TASK INSTRUCTIONS >>
a – Decide whether each statement below agrees with the text on Python sums and floating-point numbers. For each, answer yes or no and quote the words of the text that decide it.
(i) Using sum to join a list of lists performs well.
(ii) Python 2.6 shows more of how 0.1 is really stored.
(iii) The decimal module can be essential for financial data.
b – Continue the text on Python sums and floating-point numbers, starting right after its final line.

PAGE EXTRACT >>
···
There are, however, quadratic running times that manage to hide even better than this. Consider the following solution, for example:
>>> s = sum(string_producer(), '')
Traceback (most recent call last):
...
TypeError: sum() can't sum strings [use ''.join(seq) instead]
Python complains and asks you to use ''.join() instead (and rightly so). But what if you’re using lists?
>>> lists = [[1, 2], [3, 4, 5], [6]]
>>> sum(lists, [])
[1, 2, 3, 4, 5, 6]
This works, and it even looks rather elegant, but it really isn’t. You see, under the covers, the sum function doesn’t know all too much about what you’re summing, and it has to do one addition after another. That way, you’re right back at the quadratic running time of the += example for strings. Here’s a better way:
>>> res = []
>>> for lst in lists:
... res.extend(lst)
Just try timing both versions. As long as lists is pretty short, there won’t be much difference, but it shouldn’t take long before the sum version is thoroughly beaten.
The Trouble with Floats
Most real numbers have no exact finite representation. The marvelous invention of floating-point numbers makes it seem like they do, though, and even though they give us a lot of computing power, they can also trip us up. Big time. In the second volume of The Art of Computer Programming, Knuth says, “Floating point computation is by nature inexact, and programmers can easily misuse it so that the computed answers consist almost entirely of ‘noise.’”18
Python is pretty good at hiding these issues from you, which can be a good thing if you’re seeking reassurance, but it may not help you figure out what’s really going on. For example, in current version of Python, you’ll get the following reasonable behavior:
>>> 0.1
0.1
It certainly looks like the number 0.1 is represented exactly. Unless you know better, it would probably surprise you to learn that it’s not. Try an earlier version of Python (say, 2.6), where the black box was slightly more transparent:
>>> 0.1
0.10000000000000001
Now we’re getting somewhere. Let’s go a step further (feel free to use an up-to-date Python here):
>>> sum(0.1 for i in range(10)) == 1.0
False
Ouch! That’s not what you’d expect without previous knowledge of floats.
The thing is, integers can be represented exactly in any number system, be it binary, decimal, or something else. Real numbers, though, are a bit trickier. The official Python tutorial has an excellent section on this,19 and David Goldberg has written a great and thorough tutorial paper. The basic idea should be easy enough to grasp if you consider how you’d represent 1/3 as a decimal number. You can’t do it exactly, right? If you were using the ternary number system, though (base 3), it would be easily represented as 0.1.
The first lesson here is to never compare floats for equality. It generally doesn’t make sense. Still, in many applications such as computational geometry, you’d very much like to do just that. Instead, you should check whether they are approximately equal. For example, you could take the approach of assertAlmostEqual from the unittest module:
>>> def almost_equal(x, y, places=7):
... return round(abs(x-y), places) == 0
...
>>> almost_equal(sum(0.1 for i in range(10)), 1.0)
True
There are also tools you can use if you need exact decimal floating-point numbers, for example the decimal module.
>>> from decimal import *
>>> sum(Decimal("0.1") for i in range(10)) == Decimal("1.0")
True
This module can be essential if you’re working with financial data, for example, where you need exact calculations with a certain number of decimals. In certain mathematical or scientific applications, you might find tools such as Sage useful:20
sage: 3/5 * 11/7 + sqrt(5239)
···
SUPPLIED ENTRIES >>
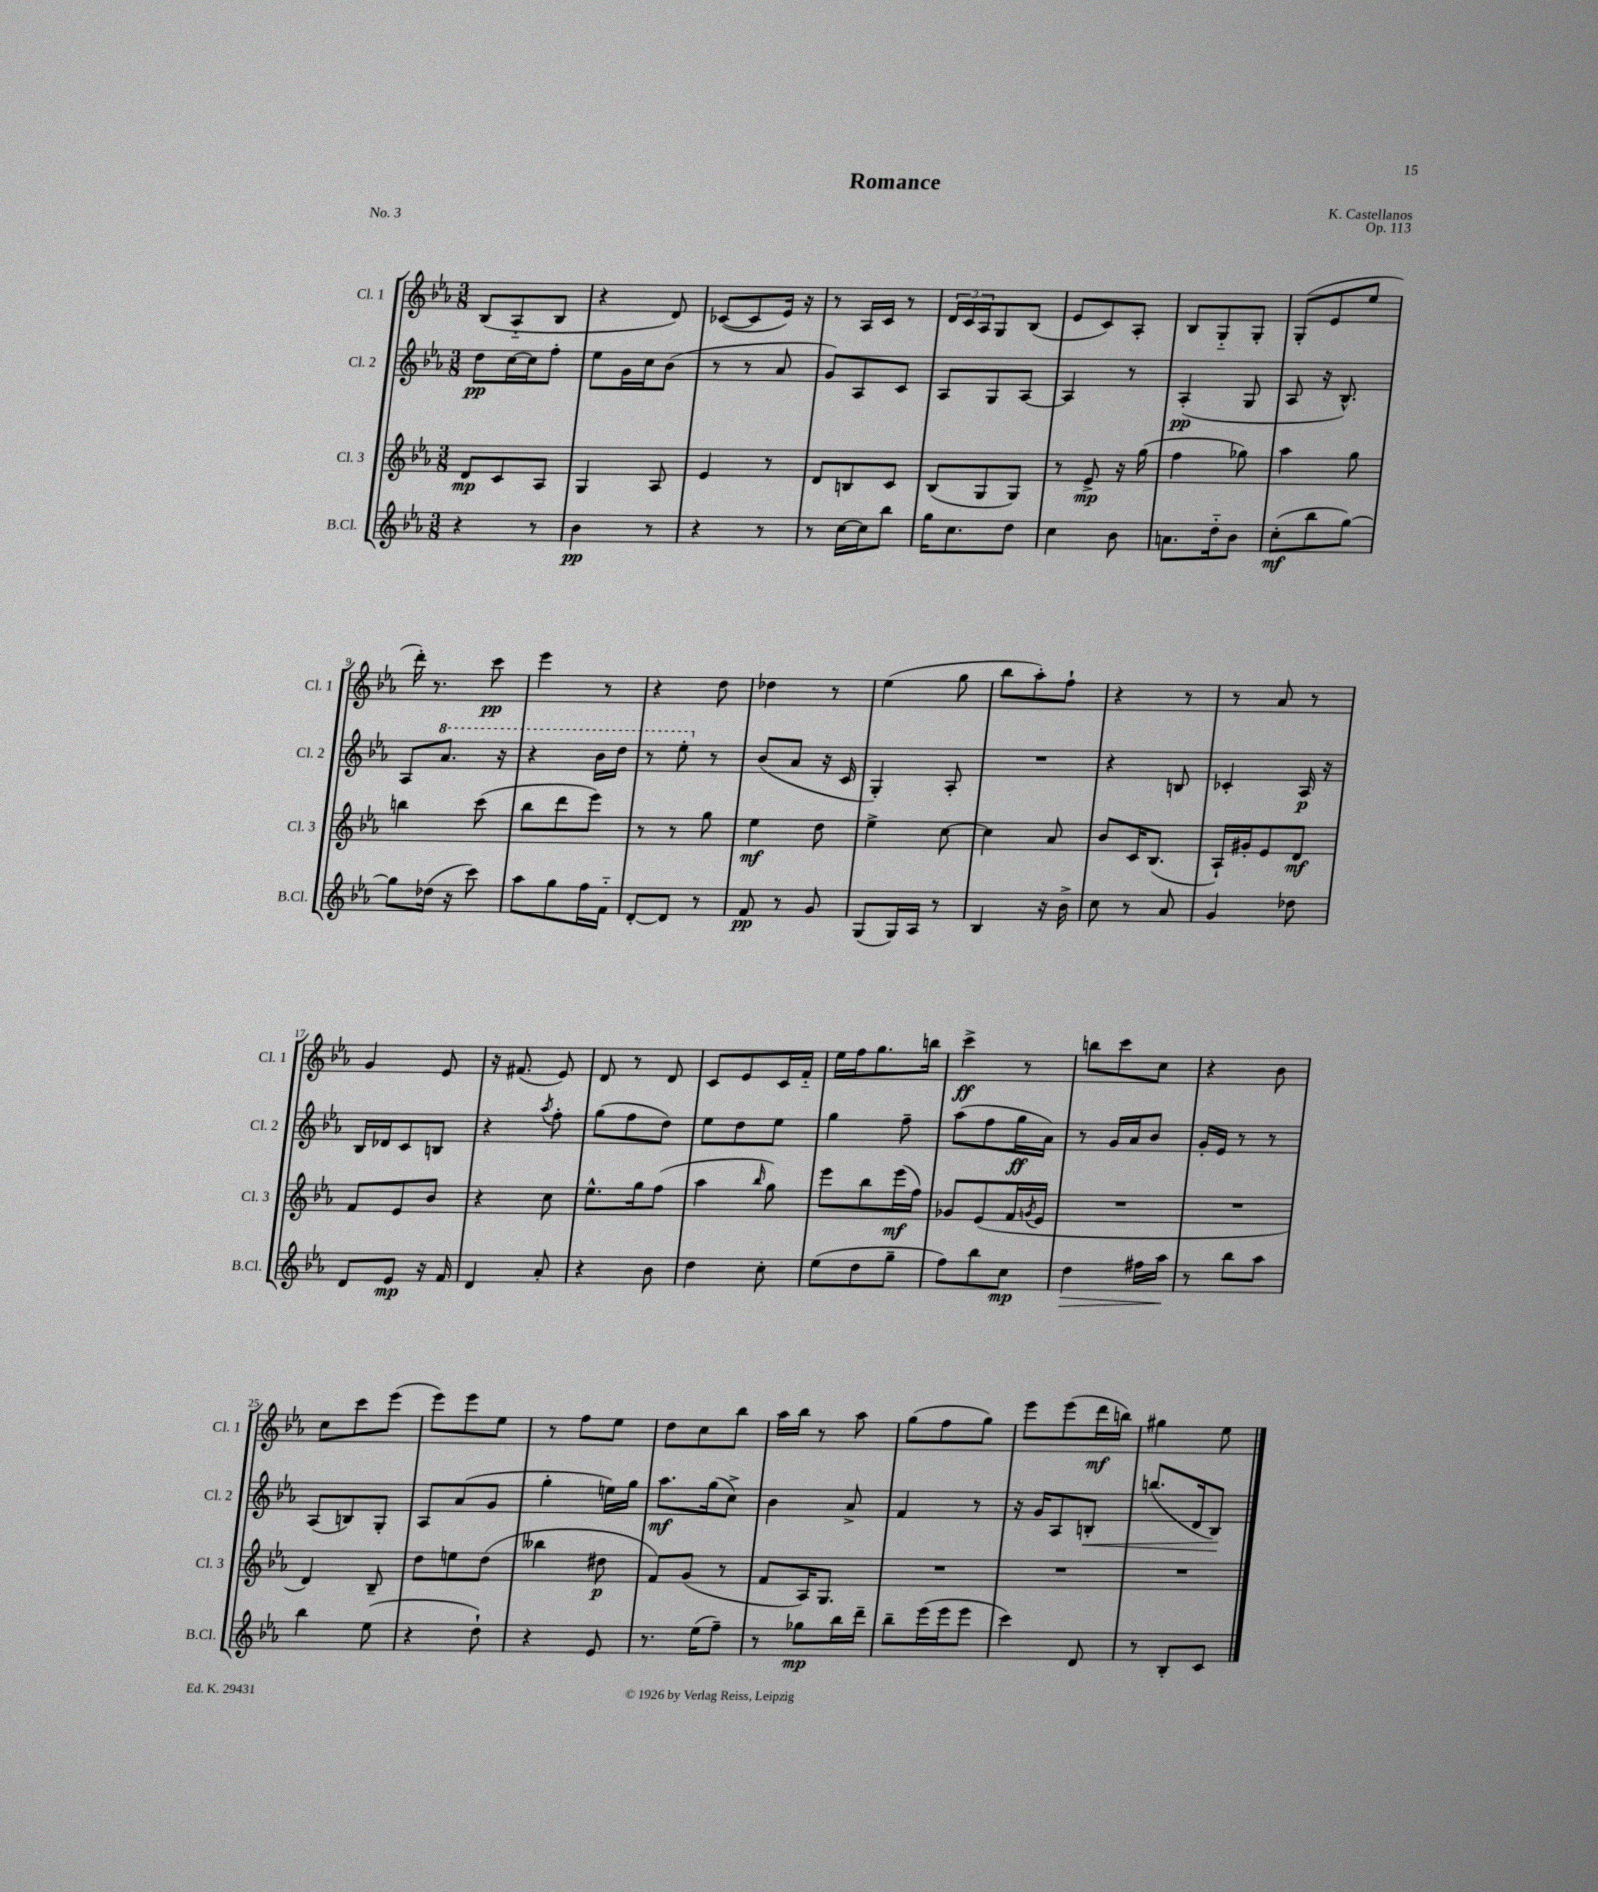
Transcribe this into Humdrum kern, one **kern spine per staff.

**kern	**dynam	**kern	**dynam	**kern	**dynam	**kern	**dynam
*part4	*part4	*part3	*part3	*part2	*part2	*part1	*part1
*staff4	*staff4	*staff3	*staff3	*staff2	*staff2	*staff1	*staff1
*I"B.Cl.	*	*I"Cl. 3	*	*I"Cl. 2	*	*I"Cl. 1	*
*I'B.Cl.	*	*I'Cl. 3	*	*I'Cl. 2	*	*I'Cl. 1	*
*clefG2	*	*clefG2	*	*clefG2	*	*clefG2	*
*k[b-e-a-]	*	*k[b-e-a-]	*	*k[b-e-a-]	*	*k[b-e-a-]	*
*M3/8	*	*M3/8	*	*M3/8	*	*M3/8	*
=1	=1	=1	=1	=1	=1	=1	=1
4r	.	8d/L	mp	8dd\L	pp	(8B-/L	.
.	.	8c/	.	[16cc\L	.	8A-/	.
.	.	.	.	16cc\J]	.	.	.
8r	.	8A-/J	.	8ff'\J	.	8B-/J	.
=2	=2	=2	=2	=2	=2	=2	=2
4b-\	pp	4G/	.	8ee-\L	.	4r	.
.	.	.	.	16g\L	.	.	.
.	.	.	.	16cc\J	.	.	.
8r	.	8A-/	.	(8b-\J	.	8d/)	.
=3	=3	=3	=3	=3	=3	=3	=3
4r	.	4e-/	.	8r	.	([8c-X/L	.
.	.	.	.	8r	.	8c-/]	.
8r	.	8r	.	8a-/	.	16e-/Jk)	.
.	.	.	.	.	.	16r	.
=4	=4	=4	=4	=4	=4	=4	=4
8r	.	8d/L	.	8g/L)	.	8r	.
[16cc\LL	.	8Bn/	.	8A-/	.	16A-/LL	.
16cc\J]	.	.	.	.	.	16c/JJ	.
8bb-\J	.	8c/J	.	8c/J	.	8r	.
=5	=5	=5	=5	=5	=5	=5	=5
16gg\KL	.	(8B-/L	.	8A-/L	.	24d/LL	.
.	.	.	.	.	.	24c/	.
8.cc\	.	.	.	.	.	.	.
.	.	.	.	.	.	24A-/J	.
.	.	8G/	.	8G/	.	8G/	.
8dd\J	.	8G/J)	.	[8A-/J	.	(8B-/J	.
=6	=6	=6	=6	=6	=6	=6	=6
4cc\	.	8r	.	4A-/]	.	8e-/L	.
.	.	8e-^/	mp	.	.	8c/)	.
8b-\	.	16r	.	8r	.	8A-'/J	.
.	.	(16gg\	.	.	.	.	.
=7	=7	=7	=7	=7	=7	=7	=7
8.an\L	.	4ff\	.	(4A-'/	pp	8B-/L	.
.	.	.	.	.	.	8G/	.
16dd\k	.	.	.	.	.	.	.
8b-\J	.	8gg-X\)	.	8G/	.	8G'/J	.
=8	=8	=8	=8	=8	=8	=8	=8
(8cc'\L	mf	4aa-\	.	8A-/	.	(8G'/L	.
8bb-\	.	.	.	16r	.	8e-/	.
.	.	.	.	8.B-^^/)	.	.	.
[8gg\J)	.	8gg\	.	.	.	8ee-/J	.
!!LO:LB:g=z
=9	=9	=9	=9	=9	=9	=9	=9
8gg\L]	.	4bbn\	.	8A-/L	.	16ddd'\)	.
.	.	.	.	.	.	8.r	.
*	*	*	*	*8va	*	*	*
(16dd-X\Jk	.	.	.	8.aa-/J	.	.	.
16r	.	.	.	.	.	.	.
8ccc\)	.	(8ccc\	.	.	.	8ccc\	pp
.	.	.	.	16r	.	.	.
=10	=10	=10	=10	=10	=10	=10	=10
8aa-\L	.	8bb-\L	.	4r	.	4eee-\	.
8gg\	.	8ddd\	.	.	.	.	.
16ff\L	.	8eee-\J)	.	16bb-\LL	.	8r	.
16f\JJ	.	.	.	16ddd\JJ	.	.	.
=11	=11	=11	=11	=11	=11	=11	=11
[8d'/L	.	8r	.	8r	.	4r	.
8d/J]	.	8r	.	8eee-'\	.	.	.
*	*	*	*	*X8va	*	*	*
8r	.	8gg\	.	8r	.	8dd\	.
=12	=12	=12	=12	=12	=12	=12	=12
8f/	pp	4ee-\	mf	(8b-/L	.	4dd-X\	.
8r	.	.	.	8a-/J	.	.	.
8g/	.	8dd\	.	16r	.	8r	.
.	.	.	.	16c/	.	.	.
=13	=13	=13	=13	=13	=13	=13	=13
(8G/L	.	4ee-^\	.	4G'/)	.	(4ee-\	.
16G/L)	.	.	.	.	.	.	.
16A-/JJ	.	.	.	.	.	.	.
8r	.	[8cc\	.	8A-'/	.	8gg\	.
=14	=14	=14	=14	=14	=14	=14	=14
4B-/	.	4cc\]	.	4.r	.	8bb-\L	.
.	.	.	.	.	.	8aa-'\)	.
16r	.	8a-/	.	.	.	8ff`\J	.
16b-^\	.	.	.	.	.	.	.
=15	=15	=15	=15	=15	=15	=15	=15
8cc\	.	8b-/L	.	4r	.	4r	.
8r	.	16c/K	.	.	.	.	.
.	.	(8.B-/J	.	.	.	.	.
8a-/	.	.	.	8Bn/	.	8r	.
=16	=16	=16	=16	=16	=16	=16	=16
4g/	.	16A-`/LL)	.	4c-X'/	.	8r	.
.	.	16g#X'/J	.	.	.	.	.
.	.	8e-/	.	.	.	8a-/	.
8dd-X\	.	8d/J	mf	16A-/	p	8r	.
.	.	.	.	16r	.	.	.
!!LO:LB:g=z
=17	=17	=17	=17	=17	=17	=17	=17
8d/L	.	8f/L	.	16B-/LL	.	4g/	.
.	.	.	.	16d-X/J	.	.	.
8e-/J	mp	8e-/	.	8c/	.	.	.
16r	.	8b-/J	.	8Bn/J	.	8e-/	.
16f/	.	.	.	.	.	.	.
=18	=18	=18	=18	=18	=18	=18	=18
4d/	.	4r	.	4r	.	16r	.
.	.	.	.	.	.	(8.f#X/	.
.	.	.	.	8qaa-/	.	.	.
8a-'/	.	8cc\	.	8ff'\	.	8e-/)	.
=19	=19	=19	=19	=19	=19	=19	=19
4r	.	8.ee-^^\L	.	(8gg\L	.	8d/	.
.	.	.	.	8ff\	.	8r	.
.	.	16gg\k	.	.	.	.	.
8b-\	.	(8ff\J	.	8dd\J)	.	8d/	.
=20	=20	=20	=20	=20	=20	=20	=20
4dd\	.	4aa-\	.	8ee-\L	.	8c/L	.
.	.	.	.	8dd\	.	8e-/	.
.	.	16qqbb-/	.	.	.	.	.
8cc'\	.	8gg\)	.	8ee-\J	.	16c/L	.
.	.	.	.	.	.	16f/JJ	.
=21	=21	=21	=21	=21	=21	=21	=21
(8ee-\L	.	8eee-\L	.	4gg\	.	16ee-\LL	.
.	.	.	.	.	.	16ff\J	.
8dd\	.	8bb-\	.	.	.	8.gg\	.
8gg~\J	.	(16eee-\L	mf	8ff~\	.	.	.
.	.	16ff\JJ)	.	.	.	16bbn\Jk	.
=22	=22	=22	=22	=22	=22	=22	=22
8ff\L)	.	8g-X/L	.	(8aa-\L	.	4ccc^\	ff
8bb-\	.	(8e-/	.	8ff\	.	.	.
8cc\J	mp	16f/L	.	16gg\L	ff	8r	.
.	.	8qgn/	.	.	.	.	.
.	.	16e-/JJ	.	16a-\JJ)	.	.	.
=23	=23	=23	=23	=23	=23	=23	=23
!	!LO:HP:b	!	!	!	!	!	!
4dd\	>	4.r	.	8r	.	8bbn\L	.
.	.	.	.	16g/LL	.	8ccc\	.
.	.	.	.	16a-/J	.	.	.
16ff#X\LL	.	.	.	8b-/J	.	8cc\J	.
16aa-\JJ	.	.	.	.	.	.	.
.	]	.	.	.	.	.	.
=24	=24	=24	=24	=24	=24	=24	=24
8r	.	4.r	.	16g'/LL	.	4r	.
.	.	.	.	16e-/JJ	.	.	.
8bb-\L	.	.	.	8r	.	.	.
8aa-\J	.	.	.	8r	.	8b-\	.
!!LO:LB:g=z
=25	=25	=25	=25	=25	=25	=25	=25
4bb-\	.	4d/)	.	(8A-/L	.	8cc\L	.
.	.	.	.	8Bn/)	.	8ccc\	.
(8ee-\	.	8B-~/	.	8G'/J	.	(8eee-\J	.
=26	=26	=26	=26	=26	=26	=26	=26
4r	.	8dd\L	.	8A-/L	.	8eee-\L)	.
.	.	8een\	.	(8a-/	.	8eee-\	.
8dd`\)	.	(8dd\J	.	8g/J	.	8ee-\J	.
=27	=27	=27	=27	=27	=27	=27	=27
4r	.	4bb--X\	.	4gg'\	.	8r	.
.	.	.	.	.	.	8ff\L	.
8e-/	.	8dd#X\	p	16een\LL)	.	8ee-\J	.
.	.	.	.	16gg\JJ	.	.	.
=28	=28	=28	=28	=28	=28	=28	=28
8.r	.	8f/L)	.	8.aa-\L	mf	8dd\L	.
.	.	(8g/J	.	.	.	8cc\	.
(16ee-\KL	.	.	.	(16gg\k	.	.	.
8ff~\J)	.	8r	.	8cc^\J)	.	8bb-\J	.
=29	=29	=29	=29	=29	=29	=29	=29
8r	.	8f/L	.	4b-\	.	16aa-\LL	.
.	.	.	.	.	.	16bb-\JJ	.
8gg-X\L	mp	16A-/K)	.	.	.	8r	.
.	.	8.G/J	.	.	.	.	.
16bb-\L	.	.	.	8a-^/	.	8aa-\	.
16ddd~\JJ	.	.	.	.	.	.	.
=30	=30	=30	=30	=30	=30	=30	=30
8bb-~\L	.	4.r	.	4f/	.	(8gg\L	.
(16eee-\L	.	.	.	.	.	8ff\	.
16eee-\J	.	.	.	.	.	.	.
8eee-\J	.	.	.	8r	.	8gg\J)	.
=31	=31	=31	=31	=31	=31	=31	=31
4ccc\)	.	4.r	.	16r	.	8eee-\L	.
.	.	.	.	16g/KL	.	.	.
.	.	.	.	8A-/	.	(8eee-\	.
!	!	!	!	!	!LO:HP:b	!	!
8d/	.	.	.	8Bn'/J	<	16ddd\L	mf
.	.	.	.	.	.	16bbn\JJ)	.
=32	=32	=32	=32	=32	=32	=32	=32
8r	.	4.r	.	(8.bbn/L	.	4gg#X\	.
8B-'/L	.	.	.	.	.	.	.
.	.	.	.	16d/k	.	.	.
8c/J	.	.	.	8B-/J)	.	8ee-\	.
.	.	.	.	.	[	.	.
==	==	==	==	==	==	==	==
*-	*-	*-	*-	*-	*-	*-	*-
···
SOLVED PROBLEMS >>
a –
(i) No: "This works, and it even looks rather elegant, but it really isn’t."
(ii) Yes: "Try an earlier version of Python (say, 2.6), where the black box was slightly more transparent"
(iii) Yes: "This module can be essential if you’re working with financial data"

b –
13*sqrt(31) + 33/35
As you can see, Sage does its math symbolically, so you get exact answers, although you can also get decimal approximations, if needed. This sort of symbolic math (or the decimal module) is nowhere near as efficient as using the built-in hardware capabilities for floating-point calculations, though.
If you find yourself doing floating-point calculations where accuracy is key (that is, you’re not just sorting them or the like), a good source of information is Acton’s book, mentioned earlier. Let’s just briefly look at an example of his: You can easily lose significant digits if you subtract two nearly equal subexpressions. To achieve higher accuracy, you’ll need to rewrite your expressions. Consider, for example, the expression sqrt(x+1)-sqrt(x), where we assume that x is very big. The thing to do would be to get rid of the risky subtraction. By multiplying and dividing by sqrt(x+1)+sqrt(x), we end up with an expression that is mathematically equivalent to the original but where we have eliminated the subtraction: 1.0/(sqrt(x+1)+sqrt(x)). Let’s compare the two versions:
>>> from math import sqrt
>>> x = 8762348761.13
>>> sqrt(x + 1) - sqrt(x)
5.341455107554793e-06
>>> 1.0/(sqrt(x + 1) + sqrt(x))
5.3414570026237696e-06
As you can see, even though the expressions are equivalent mathematically, they give different answers (with the latter being more accurate).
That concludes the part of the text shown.